Explore the material =>
[a] Answer these from the passage on taste:
(i) What attitude do we take when we know, and what attitude when we feel?
(ii) What two kinds of knowledge are distinguished, and on what is each based?
(iii) To what does the beautiful form speak?
[b] Write a continuation of the passage on taste, picking up right after its final sentence.

(Text)

The following are the principal operations of taste; to bring the sensuous and spiritual powers of man into harmony, and to unite them in a close alliance. Consequently, whenever such an intimate alliance between reason and the senses is suitable and legitimate, taste may be allowed influence. But taste reaches the bounds which it is not permitted to pass without defeating its end or removing us from our duty, in all cases where the bond between mind and matter is given up for a time, where we must act for the time as purely creatures of reason, whether it be to attain an end or to perform a duty. Cases of this kind do really occur, and they are even incumbent on us in carrying out our destiny.

For we are destined to obtain knowledge and to act from knowledge. In both cases a certain readiness is required to exclude the senses from that which the spirit does, because feelings must be abstracted from knowledge, and passion or desire from every moral act of the will.

When we know, we take up an active attitude, and our attention is directed to an object, to a relation between different representations. When we feel, we have a passive attitude, and our attention - if we may call that so, which is no conscious operation of the mind - is only directed to our own condition, as far as it is modified by the impression received. Now, as we only feel and do not know the beautiful, we do not distinguish any relation between it and other objects, we do not refer its representation to other representations, but to ourselves who have experienced the impression. We learn or experience nothing in the beautiful object, but we perceive a change occasioned by it in our own condition, of which the impression produced is the expression. Accordingly our knowledge is not enlarged by judgments of taste, and no knowledge, not even that of beauty, is obtained by the feeling of beauty. Therefore, when knowledge is the object, taste can give us no help, at least directly and immediately; on the contrary, knowledge is shut out as long as we are occupied with beauty.

But it may be objected, What is the use then of a graceful embodiment of conceptions, if the object of the discussion or treatise, which is simply and solely to produce knowledge, is rather hindered than benefited by ornament? To convince the understanding this gracefulness of clothing can certainly avail as little as the tasteful arrangement of a banquet can satisfy the appetite of the guests, or the outward elegance of a person can give a clue to his intrinsic worth. But just as the appetite is excited by the beautiful arrangement of the table, and attention is directed to the elegant person in question, by the attractiveness of the exterior, so also we are placed in a favorable attitude to receive truth by the charming representation given of it; we are led to open our souls to its reception, and the obstacles are removed from our minds which would have otherwise opposed the difficult pursuit of a long and strict concatenation of thought. It is never the contents, the substance, that gains by the beauty of form; nor is it the understanding that is helped by taste in the act of knowing. The substance, the contents, must commend themselves to the understanding directly, of themselves; whilst the beautiful form speaks to the imagination, and flatters it with an appearance of freedom.

But even further limitations are necessary in this innocent subserviency to the senses, which is only allowed in the form, without changing anything in the substance. Great moderation must be always used, and sometimes the end in view may be completely defeated according to the kind of knowledge and degree of conviction aimed at in imparting our views to others. There is a scientific knowledge, which is based on clear conceptions and known principles; and a popular knowledge, which is founded on feelings more or less developed. What may be very useful to the latter is quite possibly adverse to the former.

(End Text)
(Dataset content)

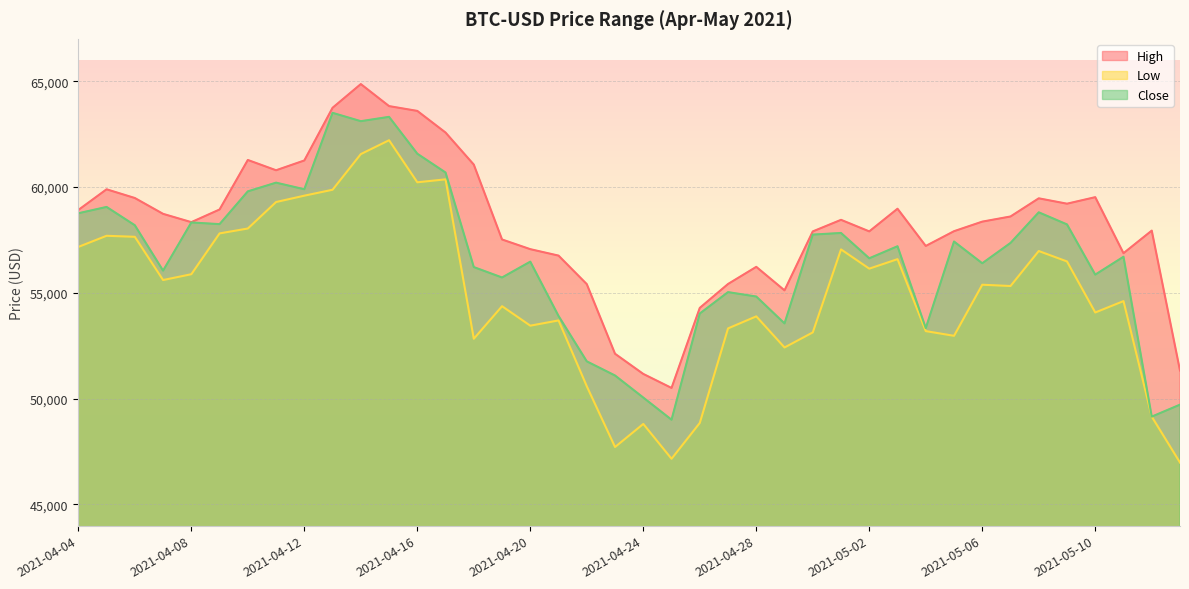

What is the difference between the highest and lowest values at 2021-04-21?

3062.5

(End Dataset content)
(Dataset content)

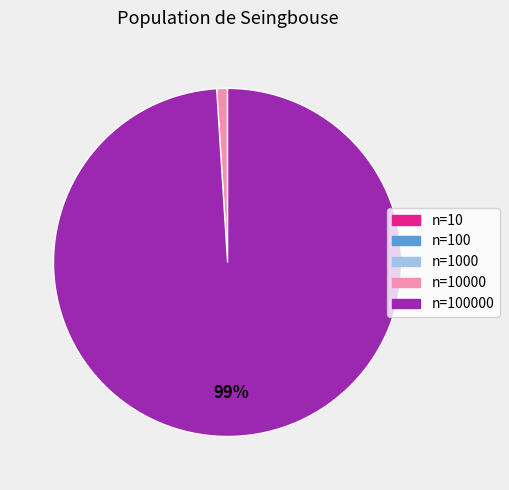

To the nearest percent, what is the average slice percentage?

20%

(End Dataset content)

Written answers =>
[a]
(i) When we know, we take an active attitude; when we feel, we take a passive attitude.
(ii) Scientific knowledge, based on clear conceptions and known principles, and popular knowledge, founded on feelings more or less developed.
(iii) It speaks to the imagination and flatters it with an appearance of freedom.

[b]
When the object in view is to produce a strict conviction on principles, it is not sufficient to present the truth only in respect to its contents or subject; the test of the truth must at the same time be contained in the manner of its presentation. But this can mean nothing else than that not only the contents, but also the mode of stating them, must be according to the laws of thought. They must be connected in the presentation with the same strict logical sequence with which they are chained together in the seasonings of the understanding; the stability of the representation must guarantee that of the ideas. But the strict necessity with which the understanding links together reasonings and conclusions, is quite antagonistic to the freedom granted to imagination in matters of knowledge. By its very nature, the imagination strives after perceptions, that is, after complete and completely determinate representations, and is indefatigably active to represent the universal in one single case, to limit it in time and space, to make of every conception an individual, and to give a body to abstractions. Moreover, the imagination likes freedom in its combinations, and admits no other law in them than the accidental connection with time and space; for this is the only connection that remains to our representations, if we separate from them in thought all that is conception, all that binds them internally and substantially together. The understanding, following a diametrically opposite course, only occupies itself with part representations or conceptions, and its effort is directed to distinguish features in the living unity of a perception. The understanding proceeds on the same principles in putting together and taking to pieces, but it can only combine things by part-representations, just as it can separate them; for it only unites, according to their inner relations, things that first disclosed themselves in their separation.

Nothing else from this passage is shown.